The Big Ten has one of the biggest TV contracts in college sports. According to published reports, the Big Ten distributes $24 million to each school, with the TV payout spiking potentially to as much as $35 million in 2017, while the Pac 12 distributes about $21 million to each member school.

Those annual payments dwarf the $613,636 in national TV revenues that UNLV’s football program received this season.

In total, networks pay more than $10 billion in annual college football broadcast rights.

Former banker and ex-casino executive Don Snyder, who is spearheading the university’s push for a stadium as chairman of the stadium board, acknowledged the linkage between a new venue and appeal to BCS conferences and their TV partners.

“BCS conferences help define both our athletic and academic aspirations, and the enhanced media revenues which would result will be good for the university as a whole,” Snyder said Monday.

Regent Cedric Crear, a stadium board member, likes the concept.

“That’s one of the many positive factors that plays into why a stadium on campus makes sense,” Crear said.

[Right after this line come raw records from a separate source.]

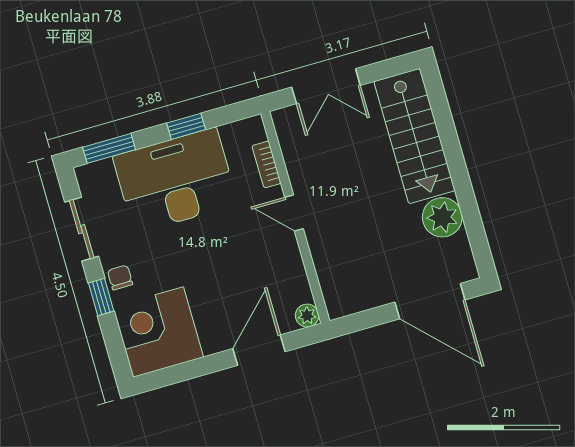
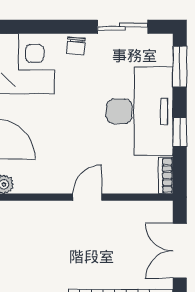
bookcase: (267, 164) -> (166, 176), moved, turned -90
chair: (120, 277) -> (76, 46), turned 95
window: (101, 297) -> (65, 27), removed

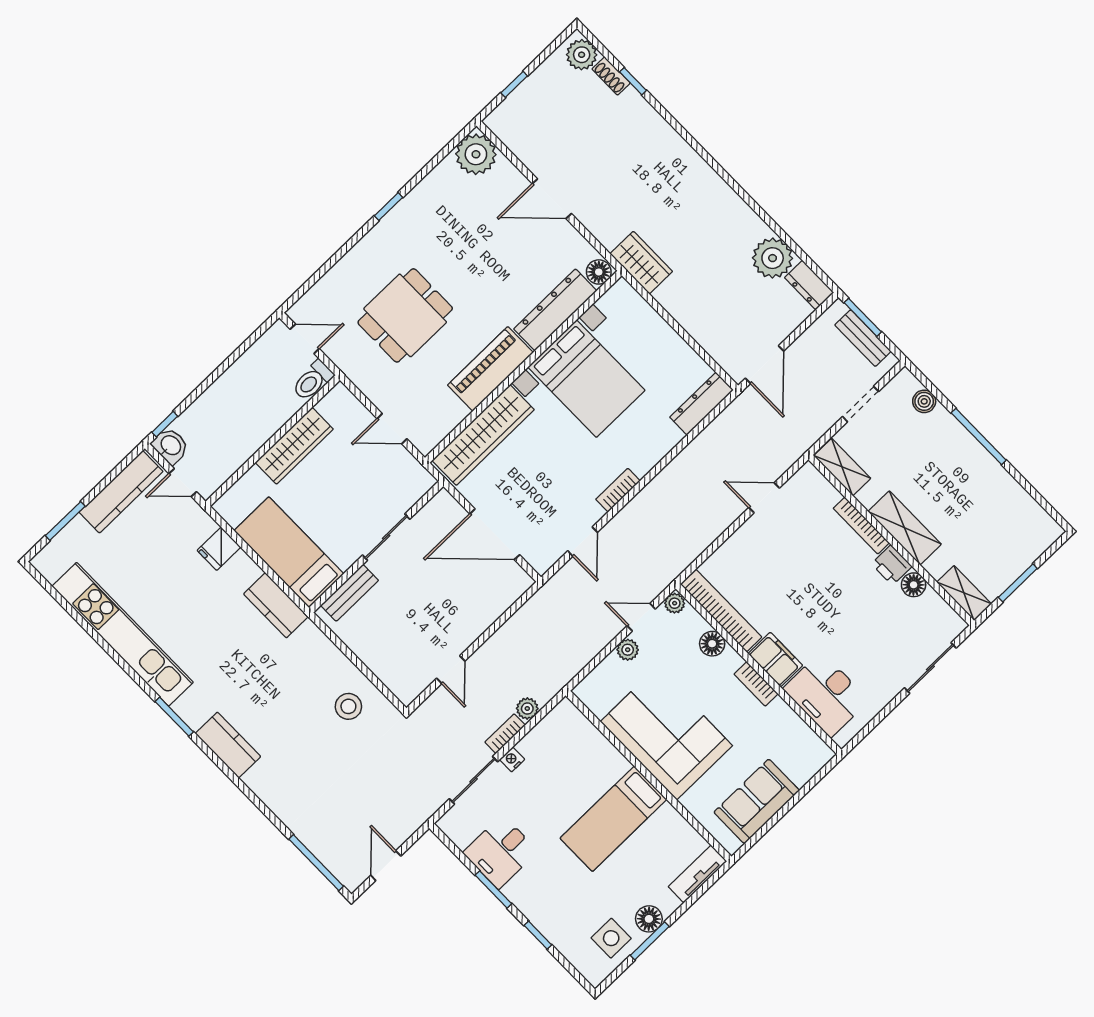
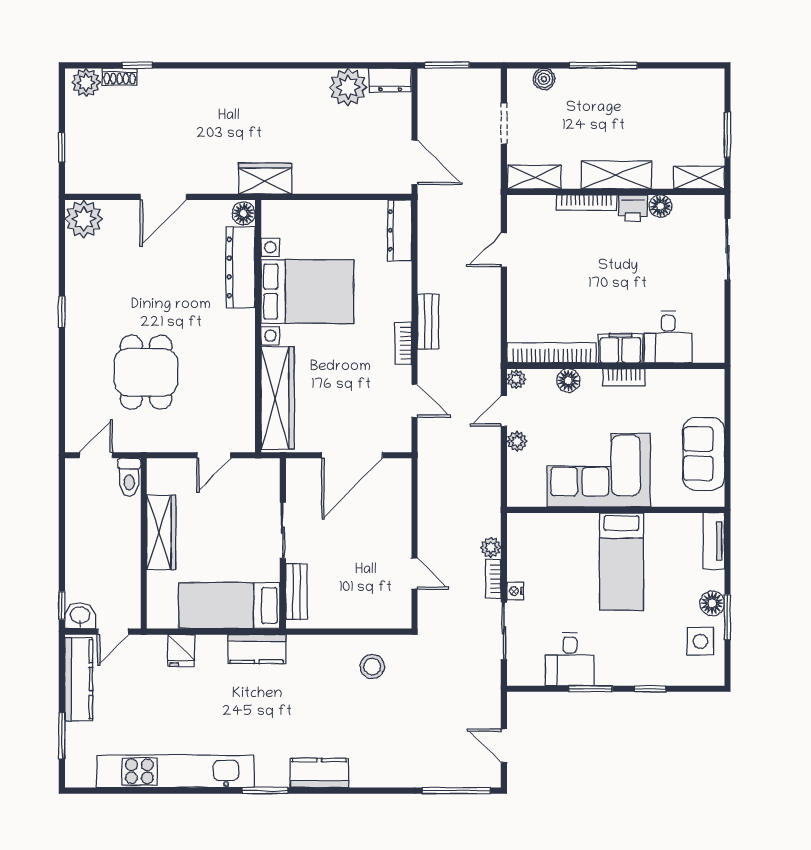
bench: (863, 338) -> (428, 322), moved, turned 90
piano: (490, 369) -> (238, 350), removed
desk: (826, 695) -> (668, 337), width x0.73

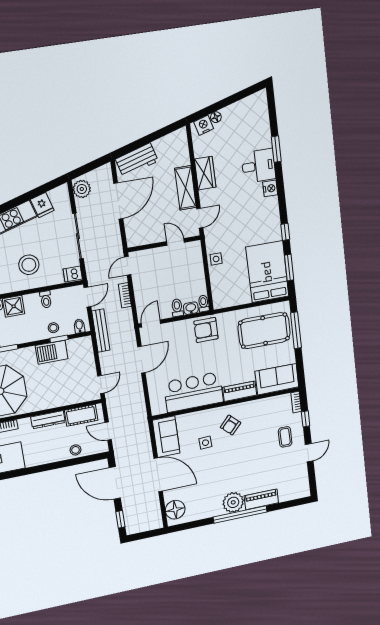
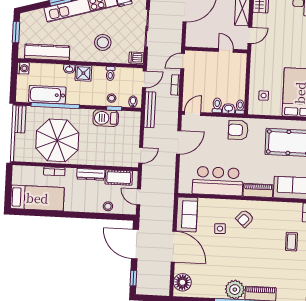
side table: (216, 259) -> (264, 96), moved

Pat Christenson, president of Las Vegas Events, the non-profit that markets and promotes sports events and concerts in the region, warned that opening a new on-campus stadium is just one piece of the puzzle toward gaining membership in a BCS conference.

“It would enhance UNLV’s chances. It would be another piece of the puzzle to getting into a BCS conference but a new stadium by itself wouldn’t get UNLV into a conference,” Christenson said Monday.